Dick Jewell’s film piece is a single social document, recording a stream of increasingly flamboyant descendants into the influential club night Kinky Gerlinky. Shot across seventeen Tuesday nights between March 1991 and October 1993, this film documents the cinematic emerge, over, and over, again, and again, and is mesmerising, and also unmissably hard to take your eyes off, it’s the beginning of the evening and the vitality and energy here is captured beautifully, there’s a structure to the piece, each character is introduced and descends a staircase. These people are the energy, and they are going to make this night the night.
Now, individual experienced hedonism tramples on an idea of political structural change, and politics seem to be less believed collectively, and focus becomes more about the personal, the inner space.
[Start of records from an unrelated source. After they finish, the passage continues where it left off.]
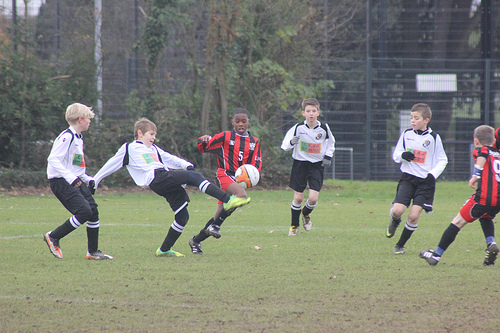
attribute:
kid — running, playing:
[120, 122, 249, 255]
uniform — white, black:
[111, 144, 226, 227]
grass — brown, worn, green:
[326, 277, 473, 321]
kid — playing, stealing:
[39, 111, 113, 250]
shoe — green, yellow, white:
[224, 191, 252, 214]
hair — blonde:
[66, 99, 94, 123]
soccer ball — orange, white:
[232, 161, 261, 190]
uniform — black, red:
[205, 132, 264, 193]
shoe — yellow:
[158, 247, 184, 260]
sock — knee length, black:
[85, 220, 102, 252]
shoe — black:
[418, 251, 436, 266]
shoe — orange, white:
[86, 250, 116, 262]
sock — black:
[49, 217, 81, 247]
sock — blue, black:
[432, 224, 460, 257]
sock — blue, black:
[480, 218, 496, 245]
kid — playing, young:
[201, 107, 261, 258]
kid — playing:
[284, 96, 335, 238]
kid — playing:
[393, 100, 447, 257]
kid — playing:
[424, 119, 499, 261]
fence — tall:
[5, 7, 499, 186]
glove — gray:
[290, 139, 304, 145]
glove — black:
[402, 153, 415, 163]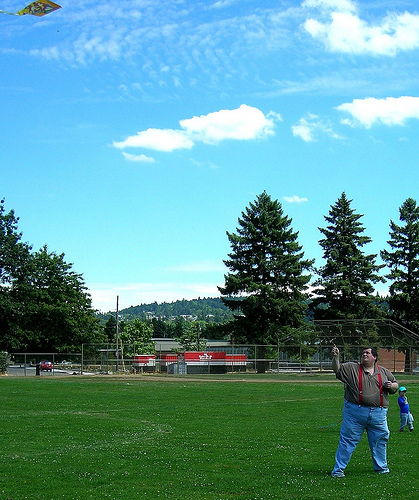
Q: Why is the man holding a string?
A: He is flying a kite.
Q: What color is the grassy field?
A: Green.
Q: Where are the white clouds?
A: In the blue sky.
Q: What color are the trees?
A: Green.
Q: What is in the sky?
A: White clouds.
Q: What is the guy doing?
A: Flying a kite.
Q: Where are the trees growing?
A: In the park.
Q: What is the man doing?
A: The man is flying a kite.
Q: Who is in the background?
A: A little boy.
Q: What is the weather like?
A: Partly cloudy and cool.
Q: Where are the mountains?
A: Behind the trees.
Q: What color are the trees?
A: Dark green.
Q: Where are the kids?
A: There is 1 kid there.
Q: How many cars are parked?
A: 1.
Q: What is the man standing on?
A: The grass.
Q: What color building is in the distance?
A: Red.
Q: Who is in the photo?
A: A man and boy.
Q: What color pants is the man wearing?
A: Blue.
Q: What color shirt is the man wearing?
A: Brown.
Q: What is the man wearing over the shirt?
A: Suspenders.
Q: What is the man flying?
A: A kite.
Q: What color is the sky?
A: Blue.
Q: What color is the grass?
A: It is green.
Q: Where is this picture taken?
A: In a field.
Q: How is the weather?
A: It is clear.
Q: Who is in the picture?
A: A man and a boy.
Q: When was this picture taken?
A: Daytime.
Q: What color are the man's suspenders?
A: Red.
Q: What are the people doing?
A: Flying kites.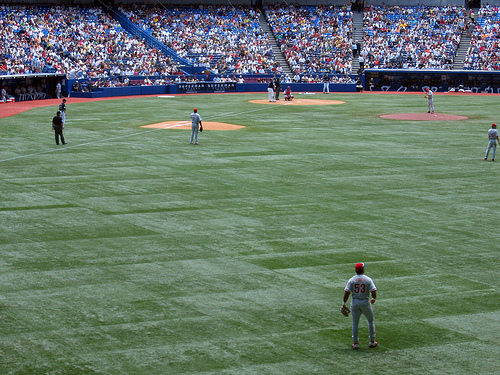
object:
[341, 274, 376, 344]
uniform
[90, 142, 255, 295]
field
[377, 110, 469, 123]
mound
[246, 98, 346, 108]
plate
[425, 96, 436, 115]
pants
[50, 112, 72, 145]
black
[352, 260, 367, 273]
cap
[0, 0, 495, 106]
outfield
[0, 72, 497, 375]
inside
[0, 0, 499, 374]
stadium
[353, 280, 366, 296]
53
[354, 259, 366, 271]
red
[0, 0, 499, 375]
baseball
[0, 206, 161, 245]
patch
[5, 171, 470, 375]
field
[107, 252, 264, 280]
patch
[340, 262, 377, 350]
baseball player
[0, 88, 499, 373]
field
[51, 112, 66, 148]
man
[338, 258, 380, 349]
man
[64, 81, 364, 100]
wall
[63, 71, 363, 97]
stands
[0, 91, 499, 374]
grass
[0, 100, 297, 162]
line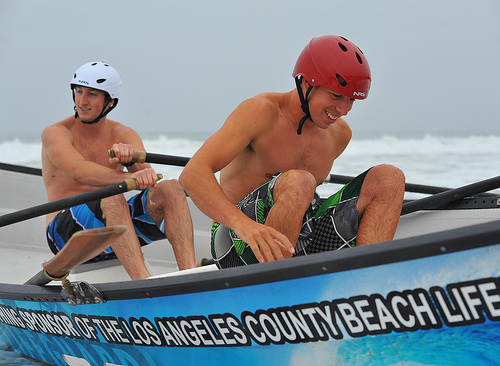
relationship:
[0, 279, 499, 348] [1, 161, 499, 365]
words on boat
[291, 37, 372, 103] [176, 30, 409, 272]
helmet on men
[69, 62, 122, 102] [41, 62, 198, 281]
helmet on man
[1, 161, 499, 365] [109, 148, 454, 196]
boat has an oar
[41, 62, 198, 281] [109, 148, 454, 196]
man holding oar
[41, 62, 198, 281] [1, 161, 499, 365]
man rowing boat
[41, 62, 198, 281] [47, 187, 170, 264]
man wearing swimming suit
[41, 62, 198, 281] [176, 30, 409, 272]
man behind men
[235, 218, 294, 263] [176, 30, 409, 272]
hand of men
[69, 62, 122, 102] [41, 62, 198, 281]
helmet worn by man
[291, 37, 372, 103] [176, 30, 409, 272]
helmet worn by men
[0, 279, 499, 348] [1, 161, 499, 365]
words on side of boat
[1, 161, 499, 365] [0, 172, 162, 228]
boat has an oar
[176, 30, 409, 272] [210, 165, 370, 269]
men wearing swimming suit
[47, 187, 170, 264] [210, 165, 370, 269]
swimming suit behind swimming suit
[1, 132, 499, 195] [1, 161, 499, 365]
waves behind boat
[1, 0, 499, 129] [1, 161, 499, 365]
sky above boat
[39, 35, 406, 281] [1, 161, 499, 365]
men rowing boat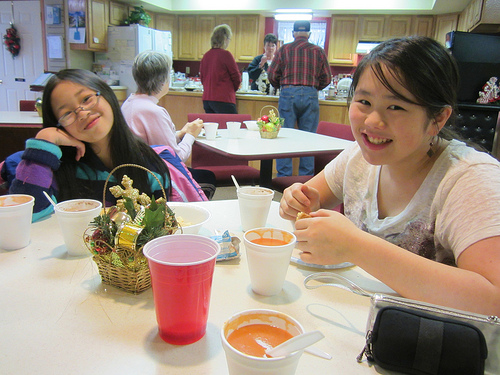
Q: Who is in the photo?
A: Some people.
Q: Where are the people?
A: In kitchen.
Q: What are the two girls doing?
A: Looking at the camera.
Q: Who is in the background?
A: A man.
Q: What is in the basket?
A: Flowers.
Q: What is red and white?
A: The cup.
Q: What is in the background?
A: Cabinets.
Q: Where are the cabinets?
A: Behind the people.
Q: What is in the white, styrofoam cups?
A: Tomato soup.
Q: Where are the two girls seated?
A: Table.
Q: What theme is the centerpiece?
A: Christmas.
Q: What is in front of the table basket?
A: Red cup.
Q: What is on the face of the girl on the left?
A: Glasses.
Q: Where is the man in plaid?
A: Island.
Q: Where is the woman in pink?
A: Seated at another table.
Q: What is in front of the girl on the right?
A: Wallet.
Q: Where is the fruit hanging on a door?
A: Top left corner.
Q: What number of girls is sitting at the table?
A: 2.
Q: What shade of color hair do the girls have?
A: Black.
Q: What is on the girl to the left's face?
A: Glasses.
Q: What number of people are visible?
A: 6.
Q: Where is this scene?
A: A kitchen.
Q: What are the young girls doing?
A: Smiling.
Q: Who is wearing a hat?
A: The man.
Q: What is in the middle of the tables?
A: Baskets.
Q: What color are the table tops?
A: White.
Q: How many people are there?
A: 6.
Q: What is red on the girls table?
A: A cup.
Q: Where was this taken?
A: In a kitchen.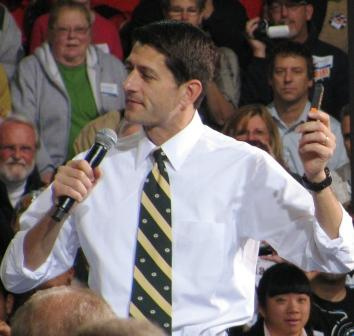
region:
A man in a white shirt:
[0, 18, 352, 334]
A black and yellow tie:
[128, 149, 170, 334]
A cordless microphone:
[40, 127, 120, 244]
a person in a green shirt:
[8, 1, 130, 181]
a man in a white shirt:
[0, 111, 49, 207]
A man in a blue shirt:
[264, 42, 349, 178]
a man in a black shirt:
[239, 0, 352, 121]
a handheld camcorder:
[248, 17, 295, 45]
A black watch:
[301, 166, 330, 191]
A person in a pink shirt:
[28, 0, 124, 60]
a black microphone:
[37, 119, 147, 217]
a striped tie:
[121, 170, 209, 335]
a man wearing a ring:
[113, 20, 348, 223]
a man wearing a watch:
[96, 9, 352, 204]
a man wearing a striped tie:
[91, 19, 210, 335]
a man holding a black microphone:
[51, 37, 182, 232]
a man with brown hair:
[101, 21, 208, 135]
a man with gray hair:
[4, 96, 56, 197]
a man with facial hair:
[1, 110, 66, 212]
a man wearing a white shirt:
[49, 16, 319, 278]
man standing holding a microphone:
[7, 30, 353, 332]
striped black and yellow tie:
[124, 147, 175, 334]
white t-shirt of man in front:
[0, 122, 347, 330]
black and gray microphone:
[55, 125, 115, 222]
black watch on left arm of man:
[309, 169, 337, 190]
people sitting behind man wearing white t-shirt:
[2, 10, 348, 330]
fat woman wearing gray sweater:
[19, 5, 135, 179]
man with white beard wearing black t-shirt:
[0, 118, 42, 258]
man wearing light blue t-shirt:
[255, 53, 342, 184]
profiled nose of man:
[119, 74, 137, 98]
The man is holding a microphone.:
[0, 20, 353, 334]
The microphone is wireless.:
[11, 116, 132, 287]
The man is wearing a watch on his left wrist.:
[5, 16, 352, 294]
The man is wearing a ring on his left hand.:
[5, 17, 352, 334]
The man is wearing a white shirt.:
[1, 14, 352, 332]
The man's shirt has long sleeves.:
[0, 21, 353, 333]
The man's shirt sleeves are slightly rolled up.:
[0, 14, 352, 335]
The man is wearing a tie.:
[0, 17, 353, 334]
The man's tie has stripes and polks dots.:
[5, 22, 352, 335]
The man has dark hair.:
[110, 13, 226, 159]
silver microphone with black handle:
[46, 126, 120, 225]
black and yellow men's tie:
[127, 145, 188, 324]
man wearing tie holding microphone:
[49, 20, 223, 241]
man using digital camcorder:
[240, 1, 324, 47]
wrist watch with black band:
[300, 164, 333, 191]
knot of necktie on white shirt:
[144, 139, 174, 166]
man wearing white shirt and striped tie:
[47, 18, 265, 265]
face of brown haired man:
[119, 15, 217, 142]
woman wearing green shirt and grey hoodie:
[15, 4, 124, 133]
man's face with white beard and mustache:
[1, 116, 42, 188]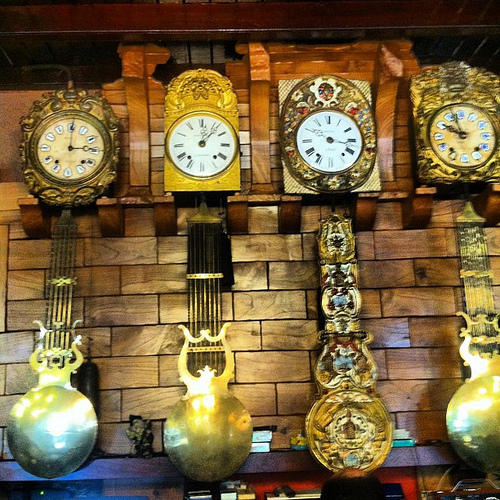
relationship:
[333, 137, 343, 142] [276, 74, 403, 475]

Derek Ridgers, night club documentary portraits, blown up larger than life, back lit on giant bill board screens sandwich one room from either side wall, these images captured at London nightclubs between 1978-1994, clubs including The Roxy, The Vortex, Billy’s, Gossips, Blitz, Hell, St. Moritz, Planets, La Beat Route, Heaven, The Batcave, Camden Palace, Skin Two, Wag Club, Kit Kat, Astral Flight, The Fridge, Tribe Club, Pleasure Dive, Zeetas, The Mud Club, Taboo, Hippodrome, Limelight, Torture Garden and Rubber Ball, these images take on a scale and proximity here that confront but also delight, it’s beautiful to watch from our dwarfed and distanced perspective, like Alice in Wonderland after the small pill we look up. Layered with this is a bespoke soundtrack from artists Martin Green & Mark Moore, ‘Freaks Come Out At Night’ this sound piece, brings further sensory dimension, a digital recording from a live DJ mix. And in the middle of this gallery as dancefloor are human forms, seemingly dancing off, ‘Hooded Cape Ensemble’ 1988, satin cape and sequined dress, Leigh Bowery. And ‘Xterminating Angel’ 2021 from the artist who is beyond a British fashion star, she’s her own solar system, Pam Hogg.
This show meanders further and tells of a twilight zone of turbulence, unease and creative revolution at the heart of the British cultural psyche, of how escaping into the self and imagination always contains an element of excited horror, and of how external reality can only truly be realised through the prism of our darkest imagination.